Le 10/09/2015 22:56, Robert LeBlanc a écrit :
> We are trying to add some additional OSDs to our cluster, but the
> impact of the backfilling has been very disruptive to client I/O and
> we have been trying to figure out how to reduce the impact. We have
> seen some client I/O blocked for more than 60 seconds. There has been
> CPU and RAM head room on the OSD nodes, network has been fine, disks
> have been busy, but not terrible.

It seems you've already exhausted most of the ways I know. When
confronted to this situation, I used a simple script to throttle
backfills (freezing them, then re-enabling them), this helped our VMs at
the time but you must be prepared for very long migrations and some
experimentations with different schedulings.

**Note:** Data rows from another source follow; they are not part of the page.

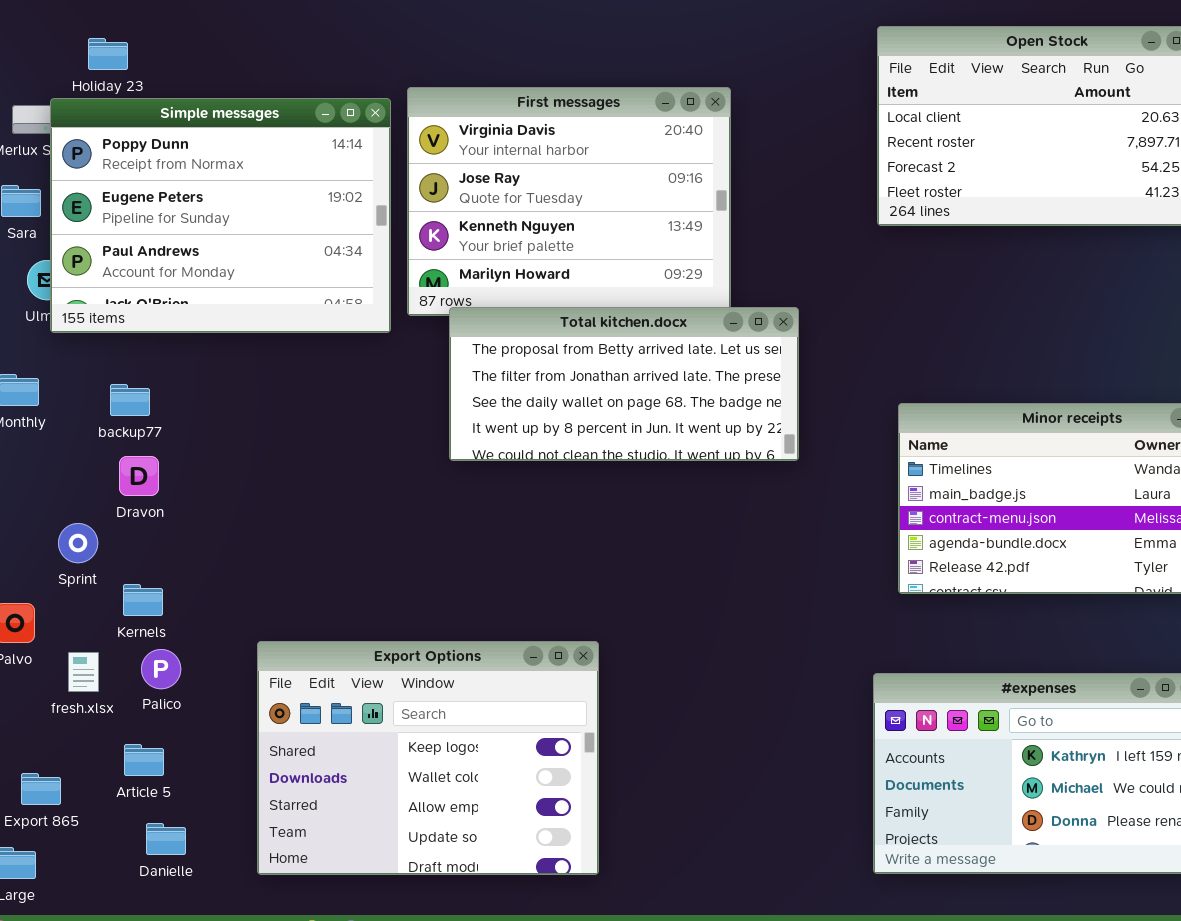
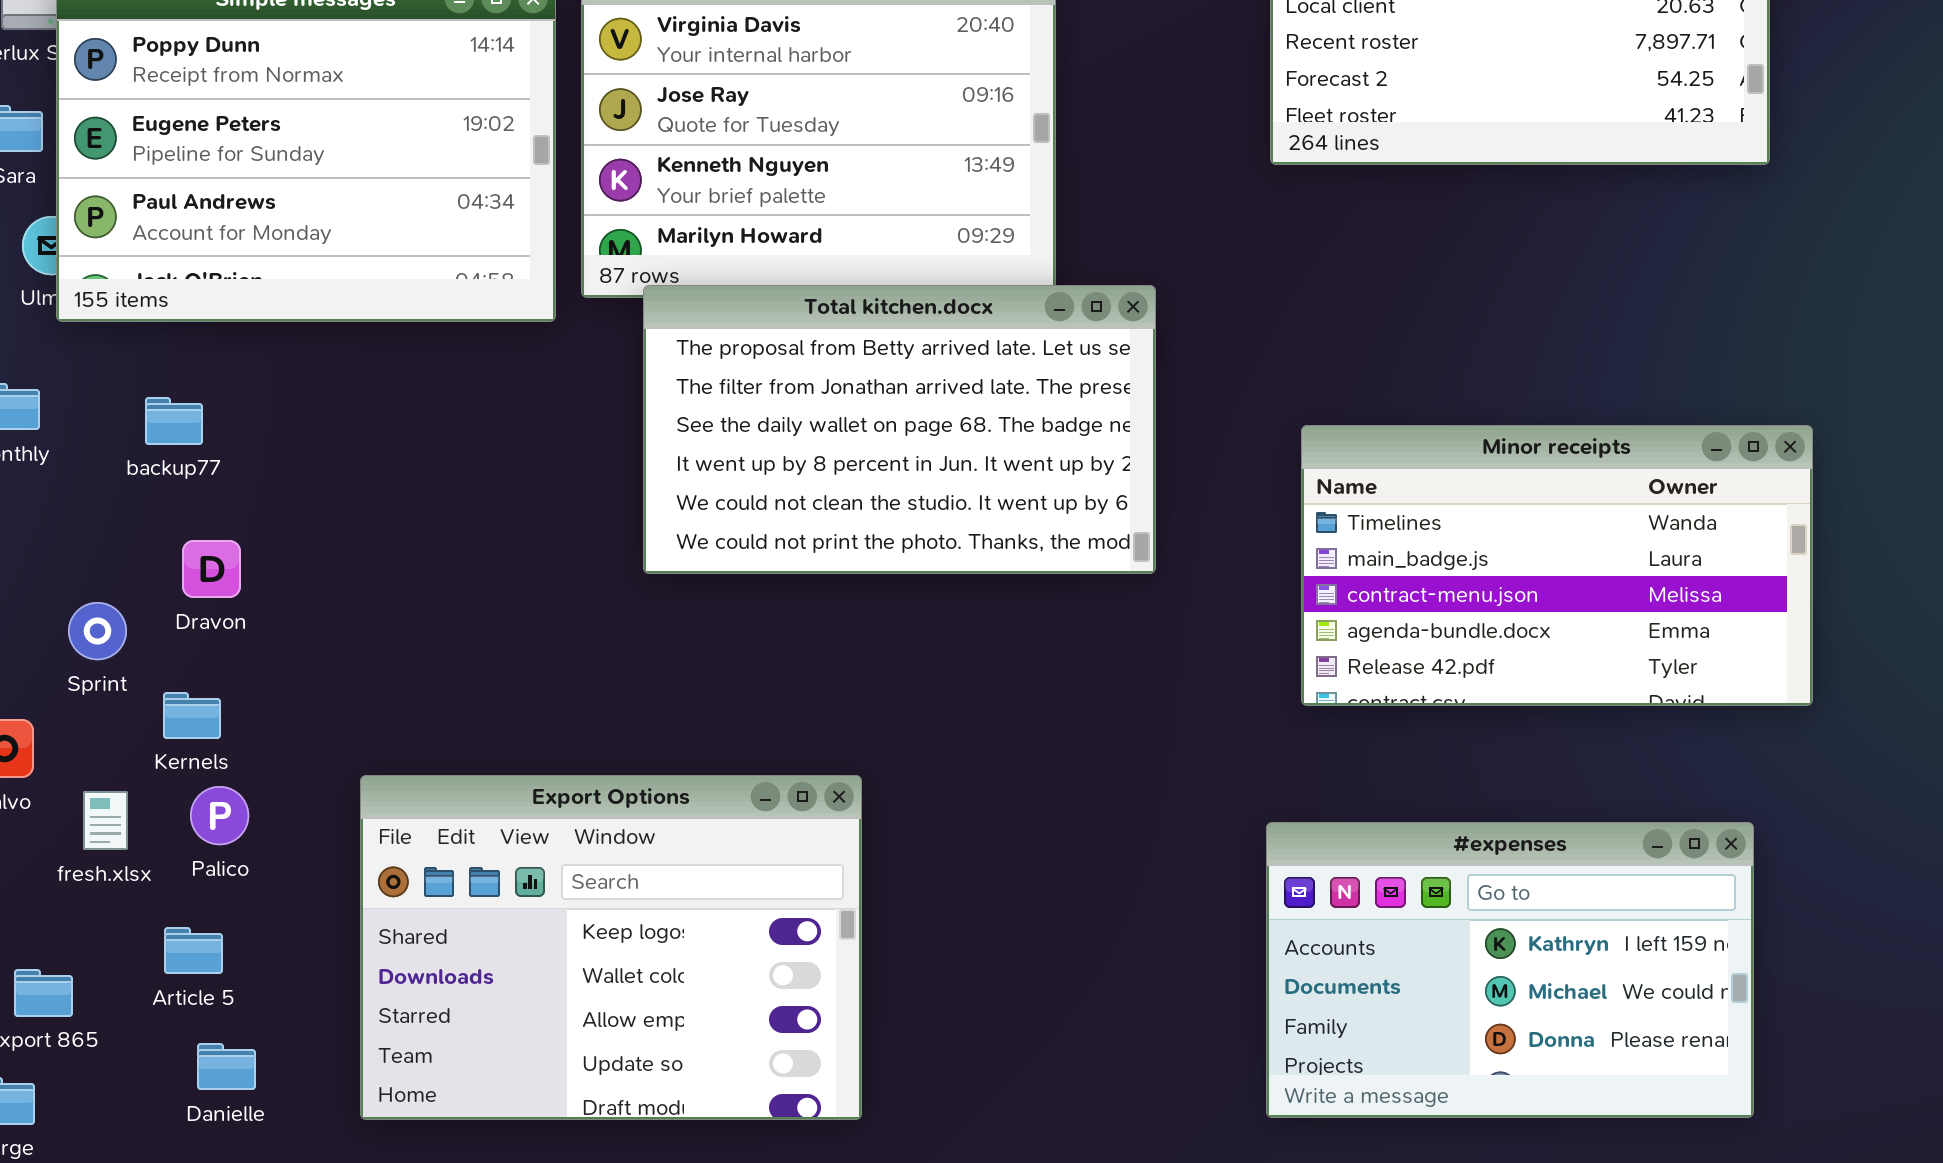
Total kitchen.docx: [449,307,799,461] -> [643,285,1156,574], resized
Dravon: [119,456,159,496] -> [182,540,241,598], moved

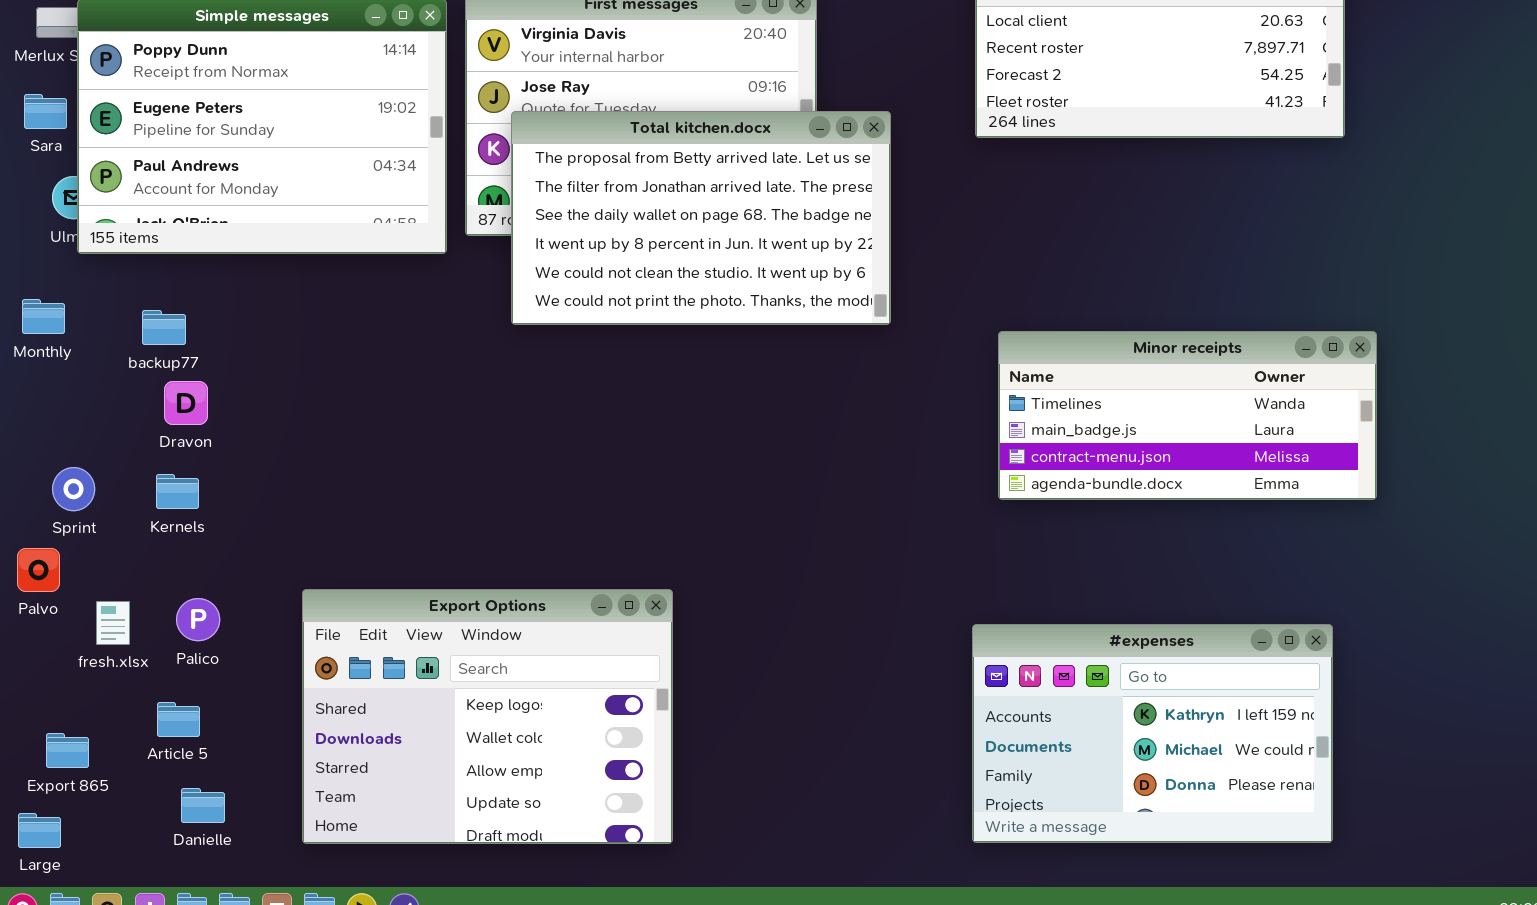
Total kitchen.docx: [643,285,1156,574] -> [511,111,891,325], moved
Minor receipts: [1301,425,1813,706] -> [998,331,1377,500], resized
Dravon: [182,540,241,598] -> [164,381,208,425], moved
Sprint: [68,602,127,660] -> [52,467,95,511], moved
Kernels: [163,692,221,739] -> [156,474,199,509], moved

You simply pass it the
number of seconds backfills are allowed to proceed then the number of
seconds during them they pause.

Here's the script, which should be self-explanatory:
http://pastebin.com/sy7h1VEy

something like :

./throttler 10 120

limited the impact on our VMs (the idea being that during the 10s the
backfill won't be able to trigger filestore syncs and the 120s pause
will allow the filestore syncs to remove "dirty" data from the journals
without interfering too much with concurrent writes).
I believe you must have a high filestore sync value to hope to benefit
from this (we use 30s).
At the very least the long pause will eventually allow VMs to move data
to disk regularly instead of being nearly frozen.

Note that your pgs are more than 10G each, if the OSDs can't stop a
backfill before finishing transferring the current pg this won't help (I
assume backfills go through journals and they probably won't be able to
act as write-back caches anymore as one PG will be enough to fill them up).